It's now 2013, which makes it over 6 years since sessionthief was written. Yahoo Mail and Facebook now offer SSL encryption, and GMail uses it by default, in large part due to the awareness that programs like sessionthief brought to the problem. That means that now sessionthief often does not work against the biggest targets, but there are still plenty of other websites out there that are vulnerable to hijacking.
sessionthief is a program to perform HTTP session cloning by cookie stealing. It can do some simple host discovery and can perform ARP Poison Routing to get packets if you are not connected to a hub or open wifi network.
It integrates automatically with Firefox, dynamically creating a temporary profile for each attack performed.
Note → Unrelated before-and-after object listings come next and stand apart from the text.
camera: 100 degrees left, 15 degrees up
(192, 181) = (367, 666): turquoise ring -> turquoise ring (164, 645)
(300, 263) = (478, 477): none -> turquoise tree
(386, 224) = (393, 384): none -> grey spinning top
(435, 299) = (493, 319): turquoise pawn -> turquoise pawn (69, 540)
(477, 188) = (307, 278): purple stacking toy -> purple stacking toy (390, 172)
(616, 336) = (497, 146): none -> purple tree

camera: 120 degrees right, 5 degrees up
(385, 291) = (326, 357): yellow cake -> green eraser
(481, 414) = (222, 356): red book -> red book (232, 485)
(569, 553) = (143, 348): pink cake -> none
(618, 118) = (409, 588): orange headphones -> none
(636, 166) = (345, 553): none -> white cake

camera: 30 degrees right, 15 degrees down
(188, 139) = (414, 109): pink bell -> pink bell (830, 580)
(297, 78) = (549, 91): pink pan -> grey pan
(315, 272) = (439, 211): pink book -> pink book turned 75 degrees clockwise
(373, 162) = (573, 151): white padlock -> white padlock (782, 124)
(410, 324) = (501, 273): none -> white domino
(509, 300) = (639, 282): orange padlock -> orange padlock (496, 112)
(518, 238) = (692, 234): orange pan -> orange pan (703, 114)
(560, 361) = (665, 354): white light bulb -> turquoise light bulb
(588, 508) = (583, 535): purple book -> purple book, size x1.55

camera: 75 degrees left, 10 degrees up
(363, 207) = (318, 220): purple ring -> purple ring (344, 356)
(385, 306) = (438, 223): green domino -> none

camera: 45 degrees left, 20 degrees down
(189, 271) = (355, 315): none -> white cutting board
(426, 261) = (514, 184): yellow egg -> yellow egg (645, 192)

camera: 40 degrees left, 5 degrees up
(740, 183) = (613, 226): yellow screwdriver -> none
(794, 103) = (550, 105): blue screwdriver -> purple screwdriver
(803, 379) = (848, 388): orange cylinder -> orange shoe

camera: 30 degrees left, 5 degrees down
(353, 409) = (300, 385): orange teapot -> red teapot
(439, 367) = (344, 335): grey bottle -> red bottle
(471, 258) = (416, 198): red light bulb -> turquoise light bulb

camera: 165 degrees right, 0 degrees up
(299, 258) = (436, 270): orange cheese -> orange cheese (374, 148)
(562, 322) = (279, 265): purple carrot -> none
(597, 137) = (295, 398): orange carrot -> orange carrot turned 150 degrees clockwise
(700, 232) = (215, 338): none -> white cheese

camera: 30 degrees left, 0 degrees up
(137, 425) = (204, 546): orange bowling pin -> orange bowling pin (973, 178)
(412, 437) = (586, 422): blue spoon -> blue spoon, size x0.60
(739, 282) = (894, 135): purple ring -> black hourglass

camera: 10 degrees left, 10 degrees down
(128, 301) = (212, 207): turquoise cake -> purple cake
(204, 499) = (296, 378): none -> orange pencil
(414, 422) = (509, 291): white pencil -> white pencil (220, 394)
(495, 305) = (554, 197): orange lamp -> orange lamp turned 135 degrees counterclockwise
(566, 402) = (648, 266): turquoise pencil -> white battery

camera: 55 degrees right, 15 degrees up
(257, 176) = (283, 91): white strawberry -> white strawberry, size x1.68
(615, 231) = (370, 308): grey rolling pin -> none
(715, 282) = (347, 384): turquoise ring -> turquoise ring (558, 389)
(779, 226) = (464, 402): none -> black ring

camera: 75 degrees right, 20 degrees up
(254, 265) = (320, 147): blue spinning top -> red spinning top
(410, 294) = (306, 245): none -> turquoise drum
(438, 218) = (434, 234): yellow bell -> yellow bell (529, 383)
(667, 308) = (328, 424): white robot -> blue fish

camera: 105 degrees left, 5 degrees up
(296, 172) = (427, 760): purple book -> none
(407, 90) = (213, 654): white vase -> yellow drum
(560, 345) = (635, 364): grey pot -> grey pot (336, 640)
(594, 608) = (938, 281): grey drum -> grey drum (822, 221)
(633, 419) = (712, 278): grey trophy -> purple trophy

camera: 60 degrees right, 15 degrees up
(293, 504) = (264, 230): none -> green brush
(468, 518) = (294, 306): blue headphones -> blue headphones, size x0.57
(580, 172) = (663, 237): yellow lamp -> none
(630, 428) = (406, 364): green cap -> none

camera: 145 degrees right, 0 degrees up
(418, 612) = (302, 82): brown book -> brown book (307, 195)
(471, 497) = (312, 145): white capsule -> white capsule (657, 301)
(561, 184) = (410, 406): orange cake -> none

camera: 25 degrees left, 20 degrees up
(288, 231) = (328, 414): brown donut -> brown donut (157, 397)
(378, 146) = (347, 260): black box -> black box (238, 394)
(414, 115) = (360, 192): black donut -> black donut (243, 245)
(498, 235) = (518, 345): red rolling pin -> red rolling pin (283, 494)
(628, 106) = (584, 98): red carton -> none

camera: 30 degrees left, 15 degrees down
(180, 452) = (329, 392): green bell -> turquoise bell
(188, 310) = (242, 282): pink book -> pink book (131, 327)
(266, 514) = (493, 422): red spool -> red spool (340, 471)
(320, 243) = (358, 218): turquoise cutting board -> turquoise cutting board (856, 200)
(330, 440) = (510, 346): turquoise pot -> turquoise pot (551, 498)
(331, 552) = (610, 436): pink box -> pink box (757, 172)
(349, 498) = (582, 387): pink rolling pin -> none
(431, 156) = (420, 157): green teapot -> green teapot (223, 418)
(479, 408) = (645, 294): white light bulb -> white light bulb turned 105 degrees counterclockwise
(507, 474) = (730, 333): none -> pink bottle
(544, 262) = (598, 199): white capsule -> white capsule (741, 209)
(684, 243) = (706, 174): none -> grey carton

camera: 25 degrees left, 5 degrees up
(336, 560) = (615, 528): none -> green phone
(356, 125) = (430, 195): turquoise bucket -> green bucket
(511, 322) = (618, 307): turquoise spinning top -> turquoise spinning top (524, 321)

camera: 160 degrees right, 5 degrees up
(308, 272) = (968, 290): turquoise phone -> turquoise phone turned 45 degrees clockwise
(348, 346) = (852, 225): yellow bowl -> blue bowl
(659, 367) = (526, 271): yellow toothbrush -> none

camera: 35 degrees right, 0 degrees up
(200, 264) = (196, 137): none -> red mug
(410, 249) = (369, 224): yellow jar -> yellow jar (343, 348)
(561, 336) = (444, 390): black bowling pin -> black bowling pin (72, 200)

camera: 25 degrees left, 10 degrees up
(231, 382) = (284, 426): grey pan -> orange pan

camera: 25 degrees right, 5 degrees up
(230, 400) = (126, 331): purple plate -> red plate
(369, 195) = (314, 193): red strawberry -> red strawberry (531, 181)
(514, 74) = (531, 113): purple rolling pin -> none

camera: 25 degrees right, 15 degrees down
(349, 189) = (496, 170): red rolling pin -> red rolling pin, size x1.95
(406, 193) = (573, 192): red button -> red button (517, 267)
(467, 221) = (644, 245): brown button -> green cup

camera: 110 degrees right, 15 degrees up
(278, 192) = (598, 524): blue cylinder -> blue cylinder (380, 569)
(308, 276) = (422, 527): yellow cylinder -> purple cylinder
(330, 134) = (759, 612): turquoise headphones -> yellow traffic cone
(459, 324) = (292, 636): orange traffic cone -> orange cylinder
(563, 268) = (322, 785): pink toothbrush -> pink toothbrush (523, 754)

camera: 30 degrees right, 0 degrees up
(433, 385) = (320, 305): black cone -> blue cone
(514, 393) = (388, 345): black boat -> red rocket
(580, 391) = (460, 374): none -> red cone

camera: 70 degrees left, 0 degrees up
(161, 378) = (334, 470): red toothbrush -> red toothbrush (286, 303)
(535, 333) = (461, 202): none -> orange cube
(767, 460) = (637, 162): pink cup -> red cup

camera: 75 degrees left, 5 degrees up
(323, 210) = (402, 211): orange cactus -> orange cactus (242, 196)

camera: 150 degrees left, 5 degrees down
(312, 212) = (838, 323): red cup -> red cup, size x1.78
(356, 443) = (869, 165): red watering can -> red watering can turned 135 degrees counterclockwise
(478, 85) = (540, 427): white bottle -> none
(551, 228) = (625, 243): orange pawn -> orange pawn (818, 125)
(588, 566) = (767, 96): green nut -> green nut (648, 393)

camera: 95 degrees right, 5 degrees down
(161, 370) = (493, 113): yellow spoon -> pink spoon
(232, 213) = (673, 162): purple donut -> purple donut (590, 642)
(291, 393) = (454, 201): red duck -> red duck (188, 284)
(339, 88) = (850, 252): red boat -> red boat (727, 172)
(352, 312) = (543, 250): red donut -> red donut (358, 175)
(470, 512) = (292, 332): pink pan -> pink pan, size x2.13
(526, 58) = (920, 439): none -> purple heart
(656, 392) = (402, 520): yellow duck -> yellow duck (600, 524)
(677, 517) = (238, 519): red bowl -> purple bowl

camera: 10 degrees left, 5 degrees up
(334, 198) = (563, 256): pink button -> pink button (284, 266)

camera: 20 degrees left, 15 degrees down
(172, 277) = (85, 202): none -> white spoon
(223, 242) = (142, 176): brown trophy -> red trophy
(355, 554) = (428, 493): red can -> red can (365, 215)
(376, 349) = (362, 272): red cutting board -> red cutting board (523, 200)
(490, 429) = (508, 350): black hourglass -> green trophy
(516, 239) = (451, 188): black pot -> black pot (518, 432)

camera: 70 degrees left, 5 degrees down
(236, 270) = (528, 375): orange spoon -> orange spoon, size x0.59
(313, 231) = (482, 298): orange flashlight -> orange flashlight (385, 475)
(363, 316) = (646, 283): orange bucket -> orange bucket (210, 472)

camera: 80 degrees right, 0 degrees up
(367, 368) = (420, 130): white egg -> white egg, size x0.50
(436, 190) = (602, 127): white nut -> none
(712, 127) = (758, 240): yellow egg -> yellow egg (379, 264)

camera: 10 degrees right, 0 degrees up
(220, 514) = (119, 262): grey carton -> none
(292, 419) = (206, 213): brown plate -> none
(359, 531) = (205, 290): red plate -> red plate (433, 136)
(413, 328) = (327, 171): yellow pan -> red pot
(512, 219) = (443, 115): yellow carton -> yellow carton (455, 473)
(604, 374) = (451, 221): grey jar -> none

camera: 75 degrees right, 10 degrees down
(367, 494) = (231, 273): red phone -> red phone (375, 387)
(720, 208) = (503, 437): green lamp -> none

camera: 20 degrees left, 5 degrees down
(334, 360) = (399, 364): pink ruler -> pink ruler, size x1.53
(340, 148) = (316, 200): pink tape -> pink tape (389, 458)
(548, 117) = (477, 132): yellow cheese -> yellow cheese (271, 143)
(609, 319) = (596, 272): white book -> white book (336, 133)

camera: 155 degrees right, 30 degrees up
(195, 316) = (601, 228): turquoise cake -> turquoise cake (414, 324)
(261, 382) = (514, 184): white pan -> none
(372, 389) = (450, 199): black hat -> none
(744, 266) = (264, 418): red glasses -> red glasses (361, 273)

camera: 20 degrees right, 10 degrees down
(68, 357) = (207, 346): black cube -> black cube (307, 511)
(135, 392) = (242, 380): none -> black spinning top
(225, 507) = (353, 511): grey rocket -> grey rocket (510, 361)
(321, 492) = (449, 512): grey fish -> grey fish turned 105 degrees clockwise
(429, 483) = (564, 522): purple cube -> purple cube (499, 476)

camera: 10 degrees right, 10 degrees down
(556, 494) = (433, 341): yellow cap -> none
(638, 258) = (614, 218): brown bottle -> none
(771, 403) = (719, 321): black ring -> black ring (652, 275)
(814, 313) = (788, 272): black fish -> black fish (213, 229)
For example, if multiple clients on the open or WEP-encrypted wireless network you are on are on facebook (or yahoo mail or just about any site you log into), you can 1. start the program, 2. select your interface, 3. hit watch, and 4. select a request from each of them to facebook, and click the session button. The program will start a new instance of firefox for each session hacked, and let you control the login of all of them at once.
It compiles and runs on linux and windows depending on the pcap and wxwidgets libraries. The source and binaries for windows and linux are at https://github.com/scriptjunkie/sessionthief or in a downloadable zip: sessionthief.zip.
If you have a different Linux version or architecture, compile it yourself. First, install the development libraries for gtk2, wxwidgets, and libpcap:
# apt-get install build-essential libwxgtk2.8-dev libgtk2.0-dev libpcap-dev
Then unzip the sessionthief folder in some directory and cd into the sessionthief folder. The complete compilation can be performed in one command:
$ g++ $(wx-config --cppflags --libs) -lpcap -o sessionthief *.cpp
Ideally, you should give it the raw net capability and run it normally:
setcap cap_net_raw,cap_net_admin=eip sessionthief
Otherwise, you will need to run as root or have tcpdump installed setuid root (run
# chmod 4755 `which tcpdump` as root) to get packets live or you can open a pcap file saved from tcpdump or wireshark, etc.
Sessionthief also now includes an automatic update feature; it will display a message on startup when it detects a new version.